- Page images and extracted text
━━━━━━━━━━

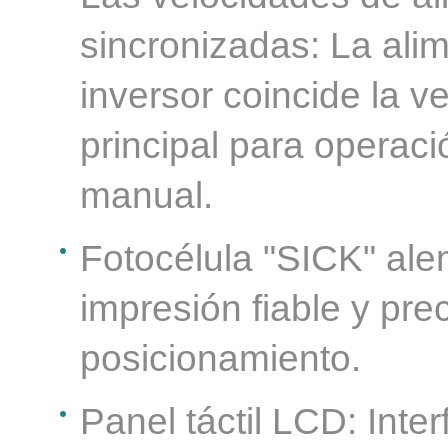
sincronizadas: La ali
inversor coincide la v
principal para operació
manual.
Fotocélula "SICK" ale
impresión fiable y pre
posicionamiento.
Panel táctil LCD: Int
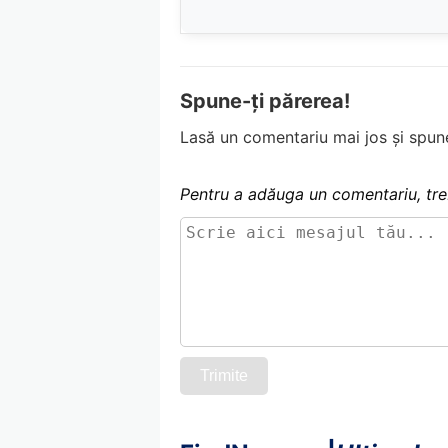
Spune-ți părerea!
Lasă un comentariu mai jos și spune
Pentru a adăuga un comentariu, tre
Trimite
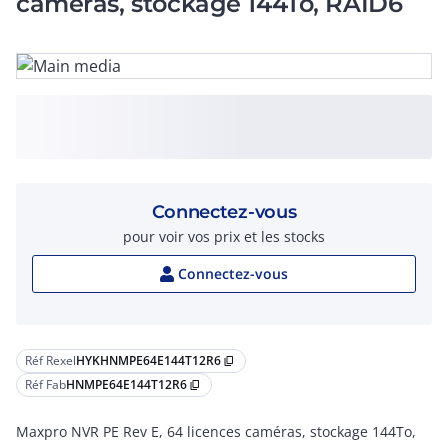
caméras, stockage 144To, RAID6
Connectez-vous
pour voir vos prix et les stocks
Connectez-vous
Réf Rexel
HYKHNMPE64E144T12R6
content_copy
Réf Fab
HNMPE64E144T12R6
content_copy
Maxpro NVR PE Rev E, 64 licences caméras, stockage 144To,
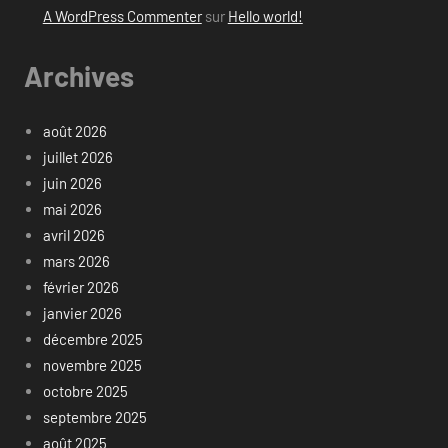
A WordPress Commenter
sur
Hello world!
Archives
août 2026
juillet 2026
juin 2026
mai 2026
avril 2026
mars 2026
février 2026
janvier 2026
décembre 2025
novembre 2025
octobre 2025
septembre 2025
août 2025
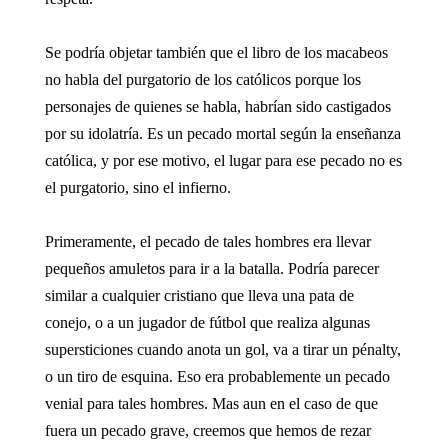
Se podría objetar también que el libro de los macabeos
no habla del purgatorio de los católicos porque los
personajes de quienes se habla, habrían sido castigados
por su idolatría. Es un pecado mortal según la enseñanza
católica, y por ese motivo, el lugar para ese pecado no es
el purgatorio, sino el infierno.
Primeramente, el pecado de tales hombres era llevar
pequeños amuletos para ir a la batalla. Podría parecer
similar a cualquier cristiano que lleva una pata de
conejo, o a un jugador de fútbol que realiza algunas
supersticiones cuando anota un gol, va a tirar un pénalty,
o un tiro de esquina. Eso era probablemente un pecado
venial para tales hombres. Mas aun en el caso de que
fuera un pecado grave, creemos que hemos de rezar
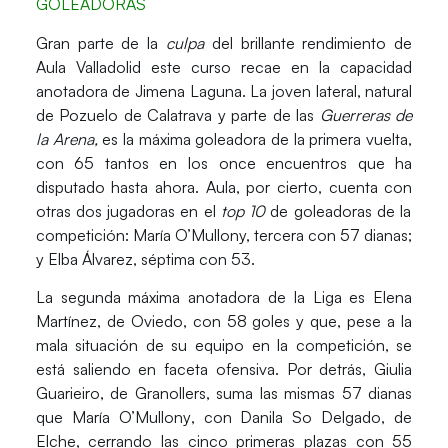
GOLEADORAS
Gran parte de la
culpa
de
l brillante rendimiento de
Aula Valladolid
este curso recae en la capacidad
anotadora de
Jimena Laguna.
La joven lateral, natural
de Pozuelo de Calatrava y parte de las
Guerreras de
la Arena,
es la máxima goleadora de la primera vuelta,
con
65 tantos en los once encuentros
que ha
disputado hasta ahora. Aula, por cierto, cuenta con
otras dos jugadoras en el
top 10
de goleadoras
de la
competición:
María O’Mullony, tercera con 57 dianas;
y Elba Álvarez, séptima con 53.
La
segunda máxima anotadora
de la Liga es
Elena
Martínez, de Oviedo, con 58 goles
y que, pese a la
mala situación de su equipo en la competición, se
está saliendo en faceta ofensiva. Por detrás,
Giulia
Guarieiro, de Granollers, suma las mismas 57 dianas
que
María O’Mullony
, con
Danila So Delgado, de
Elche, cerrando las cinco primeras plazas con 55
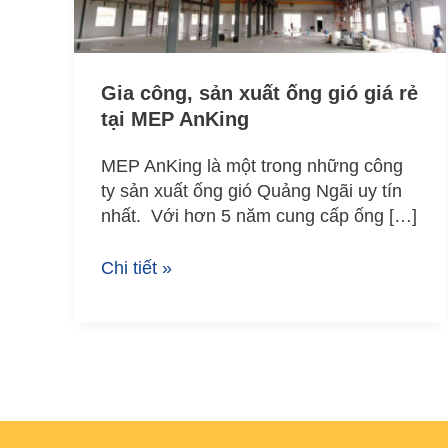
gió
giá
rẻ
tại
Gia công, sản xuất ống gió giá rẻ
MEP
tại MEP AnKing
AnKing
MEP AnKing là một trong những công
ty sản xuất ống gió Quảng Ngãi uy tín
nhất. Với hơn 5 năm cung cấp ống […]
Chi tiết »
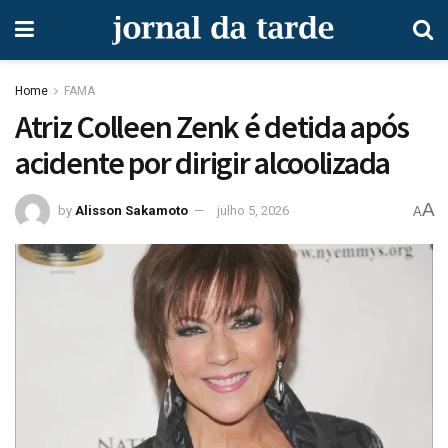
Home
FAMA
Atriz Colleen Zenk é detida após
acidente por dirigir alcoolizada
A
by
Alisson Sakamoto
julho 5, 2026
A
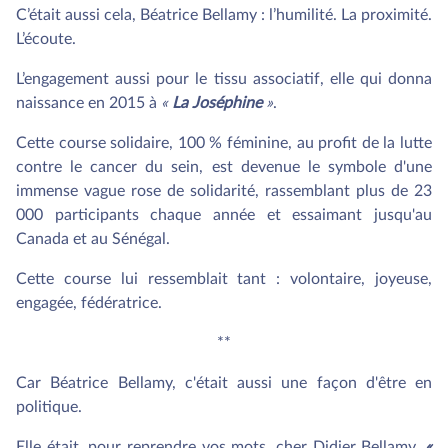
C’était aussi cela, Béatrice Bellamy : l’humilité. La proximité.
L’écoute.
L’engagement aussi pour le tissu associatif, elle qui donna
naissance en 2015 à
«
La Joséphine
»
.
Cette course solidaire, 100 % féminine, au profit de la lutte
contre le cancer du sein, est devenue le symbole d'une
immense vague rose de solidarité, rassemblant plus de 23
000 participants chaque année et essaimant jusqu'au
Canada et au Sénégal.
Cette course lui ressemblait tant : volontaire, joyeuse,
engagée, fédératrice.
**
Car Béatrice Bellamy, c'était aussi une façon d'être en
politique.
Elle était, pour reprendre vos mots, cher Didier Bellamy,
«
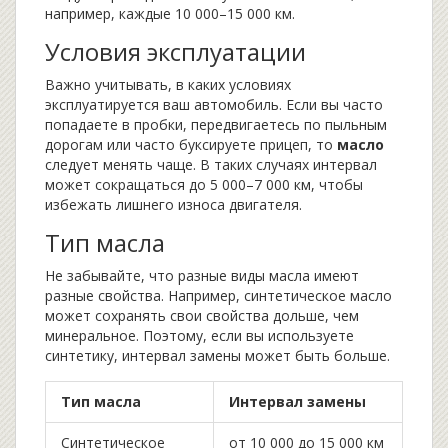
например, каждые 10 000–15 000 км.
Условия эксплуатации
Важно учитывать, в каких условиях
эксплуатируется ваш автомобиль. Если вы часто
попадаете в пробки, передвигаетесь по пыльным
дорогам или часто буксируете прицеп, то
масло
следует менять чаще. В таких случаях интервал
может сокращаться до 5 000–7 000 км, чтобы
избежать лишнего износа двигателя.
Тип масла
Не забывайте, что разные виды масла имеют
разные свойства. Например, синтетическое масло
может сохранять свои свойства дольше, чем
минеральное. Поэтому, если вы используете
синтетику, интервал замены может быть больше.
Тип масла
Интервал замены
Синтетическое
от 10 000 до 15 000 км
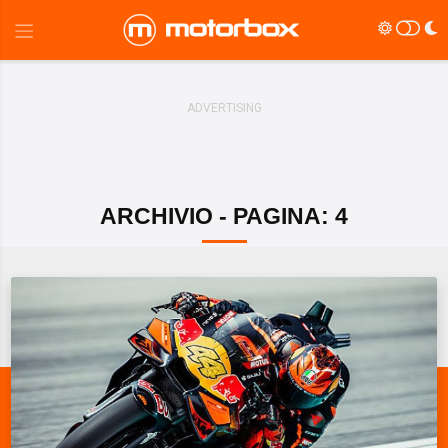
ARCHIVIO - PAGINA: 4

━━━━━━━━━━

Could you set down nothing but the lines from the one containing "Danila So Delgado, de" through the last line of the records above, both ends included, exactly as given and free of pictures?

- Result below
Danila So Delgado, de
Elche, cerrando las cinco primeras plazas con 55
gió
giá
rẻ
tại
Gia công, sản xuất ống gió giá rẻ
MEP
tại MEP AnKing
AnKing
MEP AnKing là một trong những công
ty sản xuất ống gió Quảng Ngãi uy tín
nhất. Với hơn 5 năm cung cấp ống […]
Chi tiết »
Home
FAMA
Atriz Colleen Zenk é detida após
acidente por dirigir alcoolizada
A
by
Alisson Sakamoto
julho 5, 2026
A
C’était aussi cela, Béatrice Bellamy : l’humilité. La proximité.
L’écoute.
L’engagement aussi pour le tissu associatif, elle qui donna
naissance en 2015 à
«
La Joséphine
»
.
Cette course solidaire, 100 % féminine, au profit de la lutte
contre le cancer du sein, est devenue le symbole d'une
immense vague rose de solidarité, rassemblant plus de 23
000 participants chaque année et essaimant jusqu'au
Canada et au Sénégal.
Cette course lui ressemblait tant : volontaire, joyeuse,
engagée, fédératrice.
**
Car Béatrice Bellamy, c'était aussi une façon d'être en
politique.
Elle était, pour reprendre vos mots, cher Didier Bellamy,
«
например, каждые 10 000–15 000 км.
Условия эксплуатации
Важно учитывать, в каких условиях
эксплуатируется ваш автомобиль. Если вы часто
попадаете в пробки, передвигаетесь по пыльным
дорогам или часто буксируете прицеп, то
масло
следует менять чаще. В таких случаях интервал
может сокращаться до 5 000–7 000 км, чтобы
избежать лишнего износа двигателя.
Тип масла
Не забывайте, что разные виды масла имеют
разные свойства. Например, синтетическое масло
может сохранять свои свойства дольше, чем
минеральное. Поэтому, если вы используете
синтетику, интервал замены может быть больше.
Тип масла
Интервал замены
Синтетическое
от 10 000 до 15 000 км
ARCHIVIO - PAGINA: 4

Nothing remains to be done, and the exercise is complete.